- Associated Press - Monday, March 3, 2014

RALEIGH, N.C. (AP) - David McCoy, a career state employee who rose through the ranks to help manage the North Carolina government’s finances through two recessions, is retiring at the end of the month.

McCoy, the state controller, told employees Monday morning of his decision to leave more than a year before the expiration of his seven-year appointment.

“During this time, we have faced some of the greatest fiscal challenges the state has ever had to confront,” McCoy wrote to staff, but added “none of us are immune from the passage of time and a number of health and family issues have arisen that I now need to focus on.” McCoy, 61, didn’t disclose details.



In 2008, then-Gov. Mike Easley chose McCoy, his state budget director for the previous seven years, to become controller. Charged with keeping the state’s books, monitoring cash flow and managing state payroll, the controller is considered an independent position at arm’s lengths from the state’s fiscal decision-makers.

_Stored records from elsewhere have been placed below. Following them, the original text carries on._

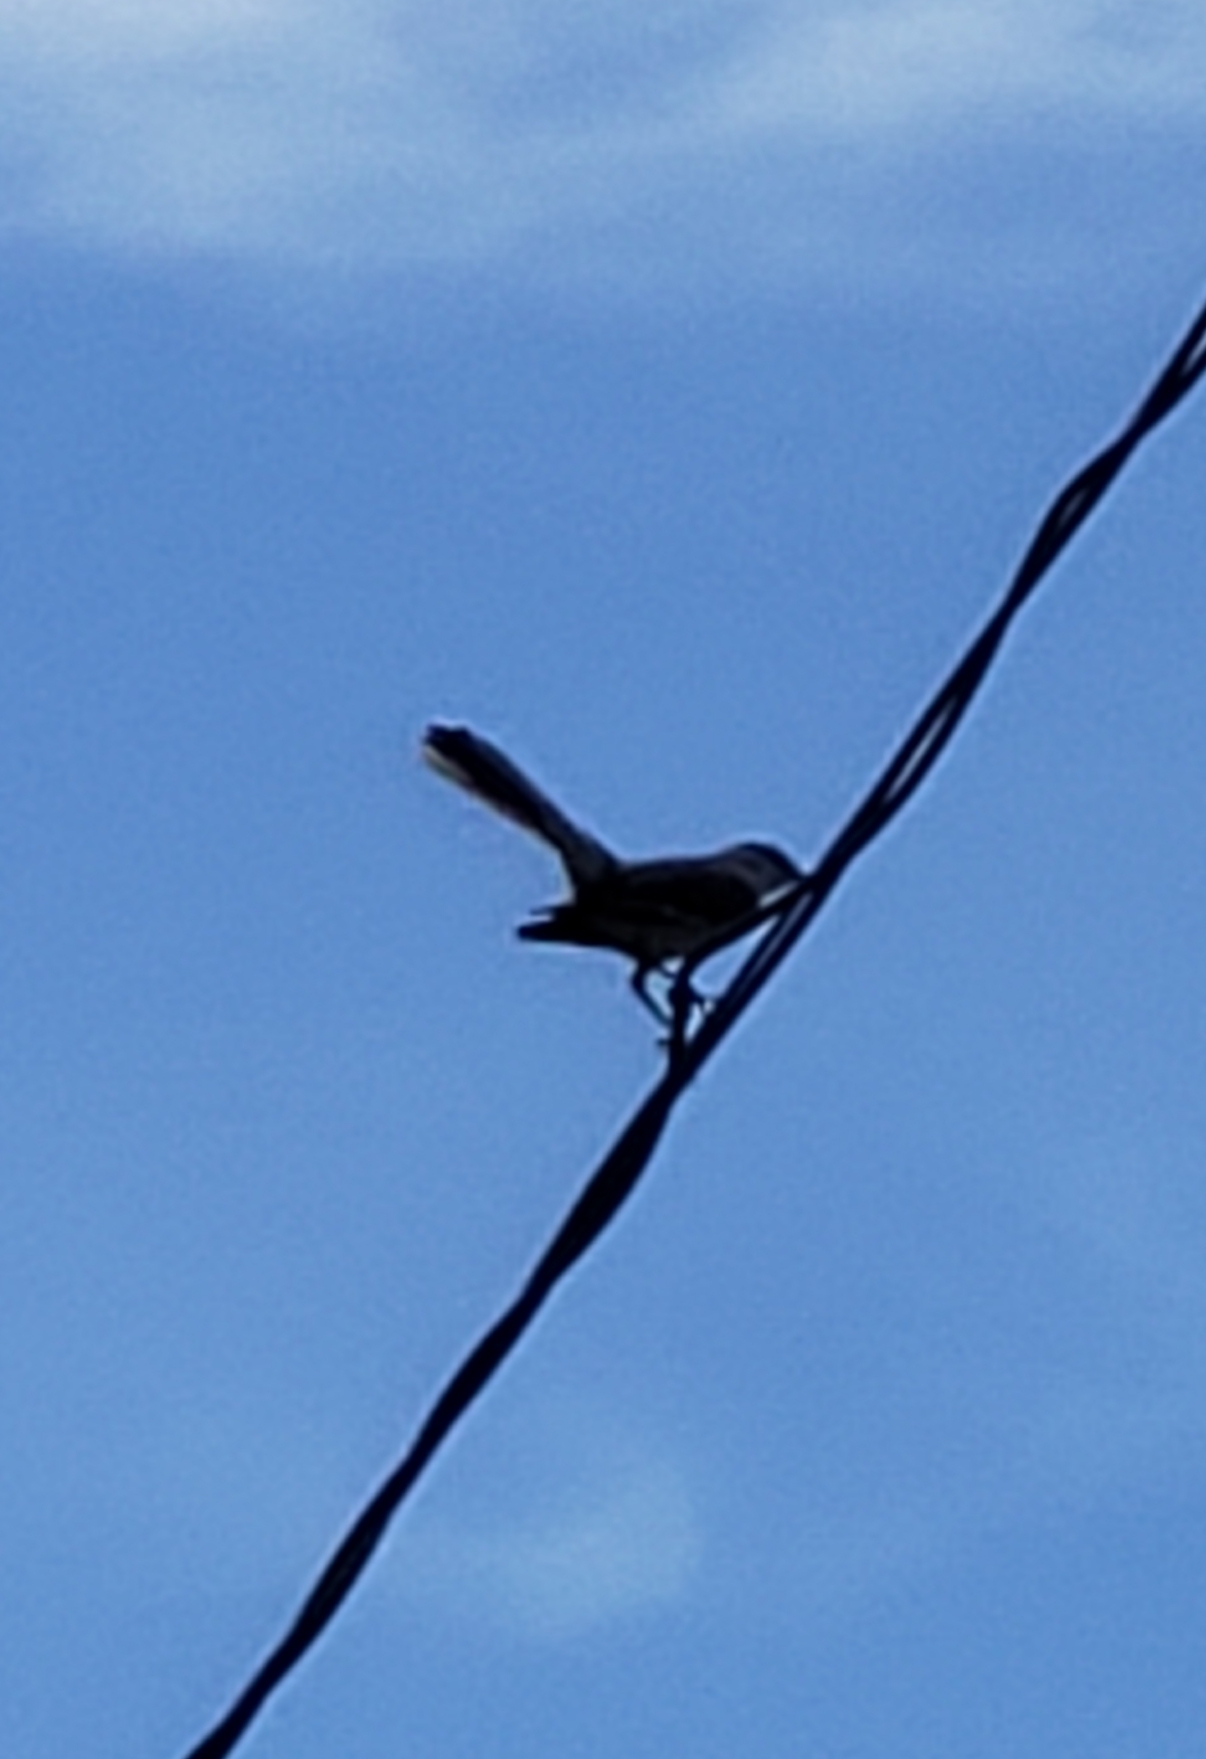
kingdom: Animalia
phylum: Chordata
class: Aves
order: Passeriformes
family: Mimidae
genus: Mimus
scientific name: Mimus polyglottos
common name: Northern mockingbird
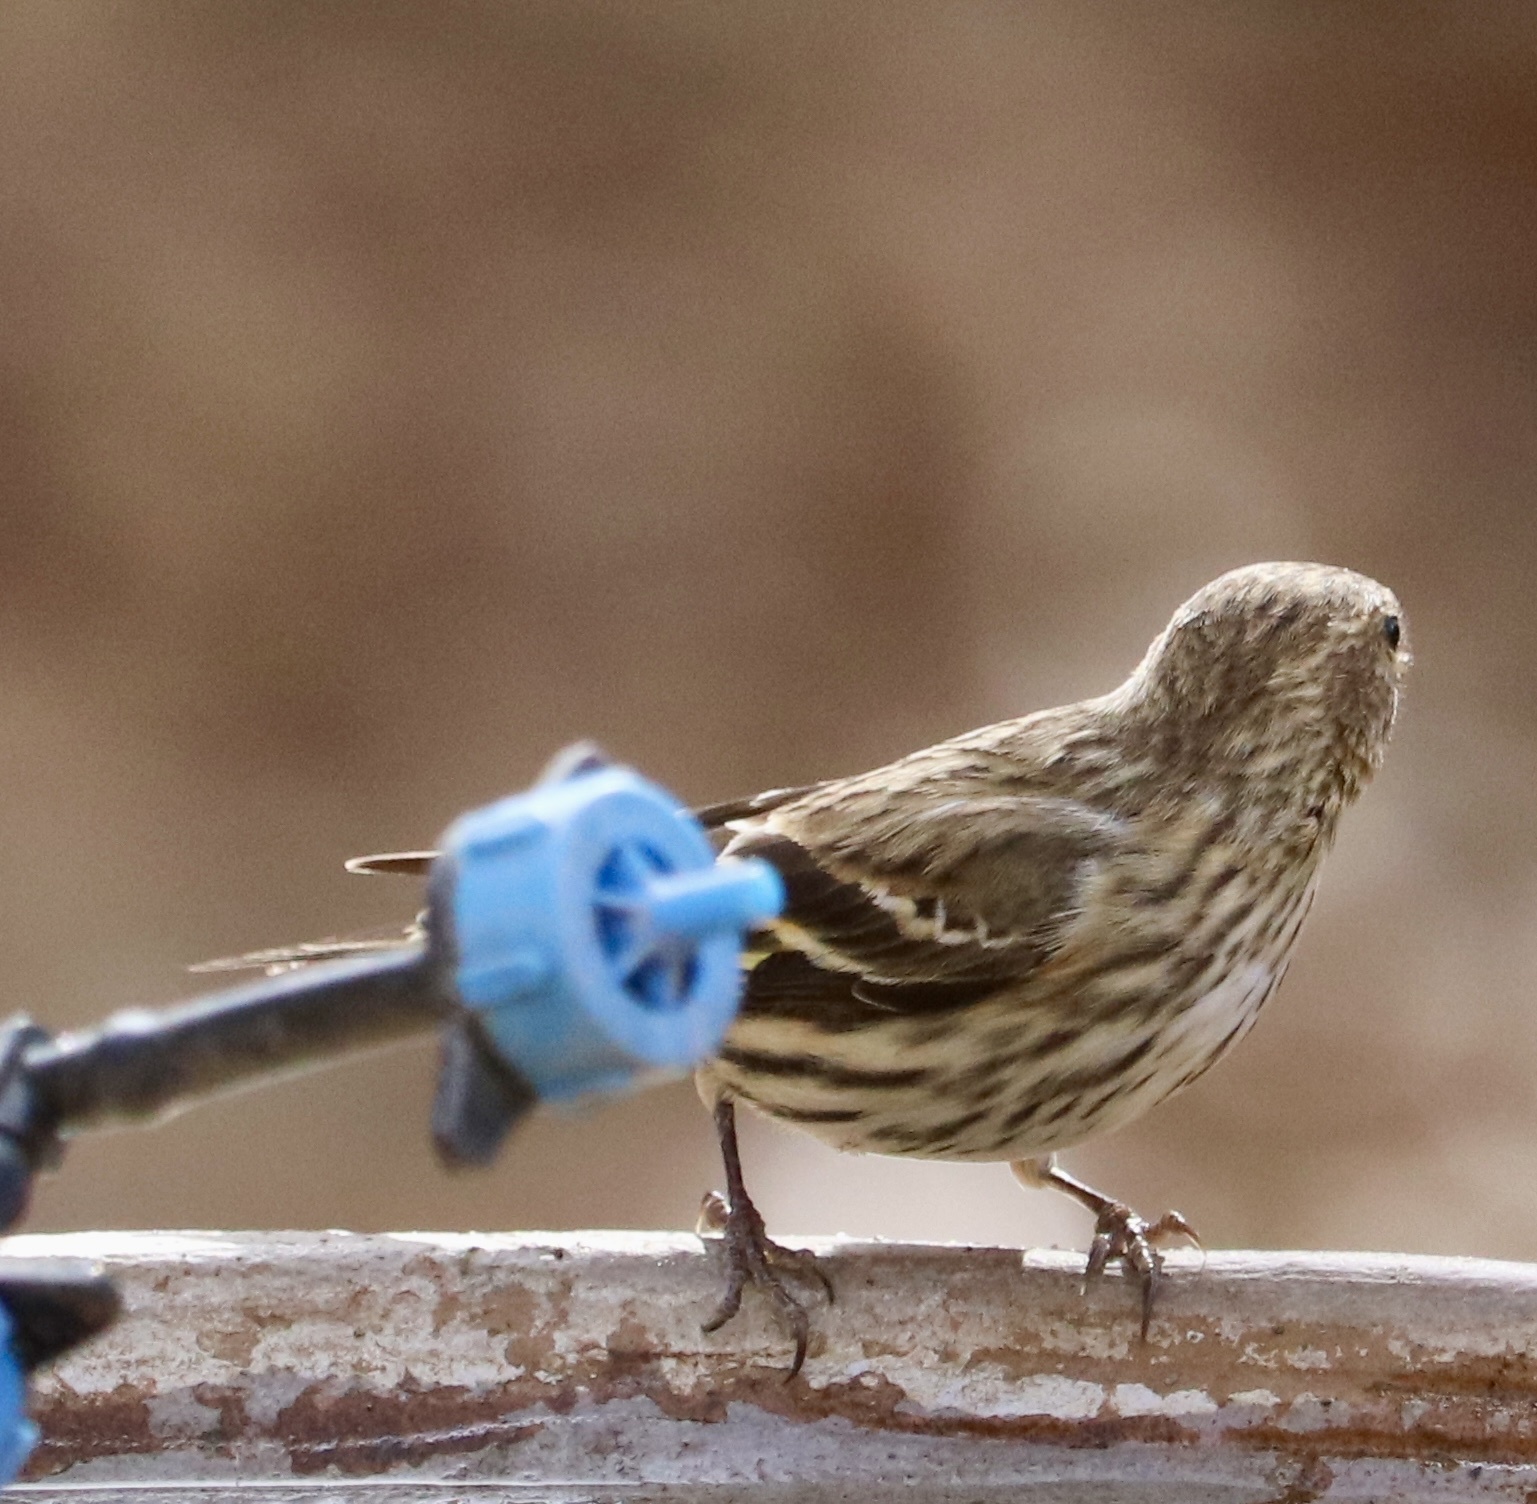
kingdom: Animalia
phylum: Chordata
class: Aves
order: Passeriformes
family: Fringillidae
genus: Spinus
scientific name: Spinus pinus
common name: Pine siskin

A former public school teacher, attorney and longtime university instructor, McCoy began his state government career in the late 1980s when he became deputy director of the North Carolina Commission of Indian Affairs. McCoy is a Chippewa Indian.

He was legal counsel and later deputy secretary at the Department of Administration before joining then-Gov. Jim Hunt’s staff, where he took on projects such as gambling negotiations with the Eastern Band of Cherokee Indians.

Hunt picked him in 1999 to serve as transportation secretary, where he remained until Easley named him budget director.

McCoy managed the state budget through fiscal emergencies early in Easley’s first term and later helped keep state government paying its bills during a multibillion-dollar shortfall that forced Gov. Beverly Perdue to furlough state workers and teachers in 2009.

McCoy praised Controller’s Office workers for projects such as state government’s new payroll and human resources computer system and a unified computer system called CJ-LEADS that merges criminal offender information in one location for law enforcement.

“I will resign my office with satisfaction knowing that the appointment I accepted was well within my abilities,” McCoy wrote Gov. Pat McCrory in his retirement letter dated last Friday. “The successful achievement of many significant and noteworthy goals during my tenure has validated nearly all of my expectations.”

The governor is supposed to name a successor to McCoy, whose term was to expire June 30, 2015. The General Assembly must confirm the replacement.